В апреле у него был день рождения, и она сделала ему сюрприз, организовав маленький праздник. Она пригласила его американских коллег, с которыми он жил в университетском общежитии, своих друзей-программистов, преподавательницу с мужем-художником, зарабатывающих на жизнь реставрацией картин, Рахиль с мужем Джонатаном и пару бывших своих студентов, которым когда-то преподавала информатику. Она приготовила салаты, испекла сырное печенье, и гости, стоя с тарелками и бокалами в руках, запели «Happy birthday, dear Andi», когда он вошел. Она с гордостью представила его всем своим подругам и друзьям, он всем улыбнулся.
Разговор коснулся Германии. Один из бывших студентов Сары год провел во Франкфурте по программе обмена. Он восторгался немецкой пунктуальностью, практичностью и чистотой, немецким хлебом и немецкими булочками, яблочным вином, луковым пирогом и жарким из говядины. Но немецкий язык часто просто сбивал его с толку. По-немецки «бестолковщина» звучала как «польское хозяйство», а «дикая спешка» называлась «еврейской спешкой». Если немцы наедались до отвала, то говорили «хоть газом трави».
— Газом? — вмешался в разговор художник и посмотрел на Анд и.
Анди пожал плечами:
— Не имею ни малейшего представления, откуда идет это выражение. Я думаю, что оно старше, чем холокост, оно из времен Первой мировой войны или подразумевает самоубийство газом. Я его уже давно не слышал. Сегодня, когда хотят сказать нечто подобное, говорят «до дальше некуда», «до рвоты», «до упора».
Но художник был потрясен. Если немцы чем-то по горло сыты, то говорят, что они отравят это что-то газом? А если они решат, что людей на земле больше некуда?… Анди перебил его:
— Речь идет о том, что делаешь что-то до тех пор, пока уже не можешь. Наелся до рвоты, уже не можешь больше есть, умираешь, умираешь как от газа, потому что не можешь справиться с жизнью. Речь идет о тебе самом, а не о том, что ты сделаешь с кем-то.
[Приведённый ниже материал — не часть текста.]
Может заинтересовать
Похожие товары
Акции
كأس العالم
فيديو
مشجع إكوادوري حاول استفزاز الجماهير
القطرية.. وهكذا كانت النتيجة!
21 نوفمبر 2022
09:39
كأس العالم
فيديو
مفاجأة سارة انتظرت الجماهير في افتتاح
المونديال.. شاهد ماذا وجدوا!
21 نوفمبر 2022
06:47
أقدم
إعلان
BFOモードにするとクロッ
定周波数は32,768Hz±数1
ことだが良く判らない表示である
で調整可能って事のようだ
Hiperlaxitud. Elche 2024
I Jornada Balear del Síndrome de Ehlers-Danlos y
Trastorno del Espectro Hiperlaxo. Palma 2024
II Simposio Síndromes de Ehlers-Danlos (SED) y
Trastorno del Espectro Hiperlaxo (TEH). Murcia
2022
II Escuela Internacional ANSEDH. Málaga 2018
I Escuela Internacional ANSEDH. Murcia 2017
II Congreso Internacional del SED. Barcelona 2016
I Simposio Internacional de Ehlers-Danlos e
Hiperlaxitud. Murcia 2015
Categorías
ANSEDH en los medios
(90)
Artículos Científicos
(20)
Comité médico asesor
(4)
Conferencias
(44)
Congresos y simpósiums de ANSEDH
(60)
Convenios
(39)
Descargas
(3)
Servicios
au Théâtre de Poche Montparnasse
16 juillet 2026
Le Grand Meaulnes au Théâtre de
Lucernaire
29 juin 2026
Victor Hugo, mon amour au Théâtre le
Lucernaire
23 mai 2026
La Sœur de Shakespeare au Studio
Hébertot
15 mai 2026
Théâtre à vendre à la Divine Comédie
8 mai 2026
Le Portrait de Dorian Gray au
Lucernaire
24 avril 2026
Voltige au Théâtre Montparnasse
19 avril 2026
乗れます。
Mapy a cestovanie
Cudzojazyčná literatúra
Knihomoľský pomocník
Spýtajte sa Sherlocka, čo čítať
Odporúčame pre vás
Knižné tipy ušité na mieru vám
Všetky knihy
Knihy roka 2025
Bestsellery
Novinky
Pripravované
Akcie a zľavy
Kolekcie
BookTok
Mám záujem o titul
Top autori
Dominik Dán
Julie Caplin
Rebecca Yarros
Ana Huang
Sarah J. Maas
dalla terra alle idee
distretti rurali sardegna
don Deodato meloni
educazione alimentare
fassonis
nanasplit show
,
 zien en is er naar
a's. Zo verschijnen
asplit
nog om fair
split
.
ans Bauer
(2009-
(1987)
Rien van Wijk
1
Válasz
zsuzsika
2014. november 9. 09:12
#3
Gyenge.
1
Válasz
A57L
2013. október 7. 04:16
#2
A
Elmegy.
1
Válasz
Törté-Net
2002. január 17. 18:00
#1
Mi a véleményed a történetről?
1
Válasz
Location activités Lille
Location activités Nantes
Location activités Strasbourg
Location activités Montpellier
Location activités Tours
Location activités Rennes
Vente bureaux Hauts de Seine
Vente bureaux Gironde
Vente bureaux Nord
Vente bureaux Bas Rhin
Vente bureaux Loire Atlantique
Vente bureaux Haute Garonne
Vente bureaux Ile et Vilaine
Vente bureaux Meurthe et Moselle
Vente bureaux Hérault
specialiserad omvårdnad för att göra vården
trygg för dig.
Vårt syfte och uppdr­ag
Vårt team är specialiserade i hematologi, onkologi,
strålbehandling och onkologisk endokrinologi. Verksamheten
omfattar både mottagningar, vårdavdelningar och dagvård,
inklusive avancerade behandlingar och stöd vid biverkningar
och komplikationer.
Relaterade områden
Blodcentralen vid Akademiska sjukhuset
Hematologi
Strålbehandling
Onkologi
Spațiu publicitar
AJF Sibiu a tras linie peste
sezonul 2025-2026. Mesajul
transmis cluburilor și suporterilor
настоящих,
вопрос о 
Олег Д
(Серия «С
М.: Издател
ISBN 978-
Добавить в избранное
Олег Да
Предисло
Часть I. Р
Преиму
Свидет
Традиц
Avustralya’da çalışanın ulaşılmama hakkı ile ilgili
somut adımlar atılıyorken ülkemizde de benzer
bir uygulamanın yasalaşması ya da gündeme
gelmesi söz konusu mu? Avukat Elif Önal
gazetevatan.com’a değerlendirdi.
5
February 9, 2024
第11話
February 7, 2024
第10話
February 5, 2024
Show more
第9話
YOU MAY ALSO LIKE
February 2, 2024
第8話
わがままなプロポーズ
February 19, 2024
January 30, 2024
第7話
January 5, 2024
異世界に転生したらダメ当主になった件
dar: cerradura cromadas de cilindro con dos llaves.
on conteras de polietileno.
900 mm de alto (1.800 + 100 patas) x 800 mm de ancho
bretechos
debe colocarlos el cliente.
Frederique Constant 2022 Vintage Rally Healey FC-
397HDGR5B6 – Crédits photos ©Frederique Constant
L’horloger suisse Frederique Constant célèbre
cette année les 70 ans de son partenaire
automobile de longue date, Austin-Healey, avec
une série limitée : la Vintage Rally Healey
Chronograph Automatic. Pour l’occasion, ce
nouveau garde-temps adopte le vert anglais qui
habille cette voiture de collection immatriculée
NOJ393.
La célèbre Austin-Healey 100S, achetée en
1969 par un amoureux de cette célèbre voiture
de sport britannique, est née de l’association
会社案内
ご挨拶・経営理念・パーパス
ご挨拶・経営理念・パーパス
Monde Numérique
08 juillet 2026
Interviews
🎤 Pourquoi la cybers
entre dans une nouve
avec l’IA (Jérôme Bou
— Не знаю. Мне кажется, что… — Художник покачал головой. — А «польское хозяйство», а «еврейская спешка»?
— Это безобидные этнические шуточки, которые есть и у самих немцев, когда они говорят о вестфальских тупицах или рейнских весельчаках, о прусской дисциплине или саксонской расхлябанности. Над поляками, которые угоняют машины, а потом контрабандой везут их в Польшу, сегодня потешается вся Европа.
Он не знал, смеется ли какой-нибудь немец над саксонской расхлябанностью или какой-то другой европеец над польскими угонщиками. Но он мог себе это представить.
— Мы в Европе так тесно сидим друг на друге, гораздо теснее, чем вы в Америке. Вот и подсмеиваемся друг над другом.
Преподавательница возразила:
— Я думаю, все как раз наоборот. Именно потому, что в Америке различные этнические группы живут рядом друг с другом, этнические намеки у нас — табу. Иначе мы бы постоянно сталкивались с проблемами.
— Почему сразу проблемы? Этнические намеки не обязательно должны быть злобными. Они могут быть и шутливыми.
Один из коллег Анди включился в разговор.
— Шутливые они и благожелательные или злобные и оскорбительные — это уж решать тому, в чей адрес они направлены, ведь так?
— Речь идет всегда и о том, кто высказывается, и о том, кому высказывание адресовано, — поправил его другой коллега. — Договоры, торговые предложения, уведомления об увольнении, возьми все, что хочешь, всегда есть две стороны. — Коллеги заговорили на своем профессиональном жаргоне.
Анди с облегчением вздохнул. Когда он рассказал Саре о полученном сегодня письме, в котором сообщалось, что его отпуск и стипендия продлены еще на год, она обняла его со слезами счастья на глазах и объявила об этом гостям. Были приветствия и поздравительные тосты, а с художником Анди особенно сердечно выпил за свое и его здоровье.
Вечером, когда Сара и Анди обсуждали вечеринку и гостей, Сара вдруг сказала:
— Мой верный маленький солдатик, почему ты бьешься за то, что тебе самому не нравится. Ты никому не обещал защищать злобные этнические шуточки. Ведь «смерть от газа», «еврейская спешка» — это просто обидно.
Анди не знал, что и думать. Он вдруг вспомнил американские и английские фильмы о войне, которые видел мальчишкой. Он знал, что немцы по праву изображались там негативно, но тем не менее ему было не по себе. А в отношении выражения «еврейская спешка» он даже не понимал, есть ли тут какой-то злобный намек или оно вовсе безобидное.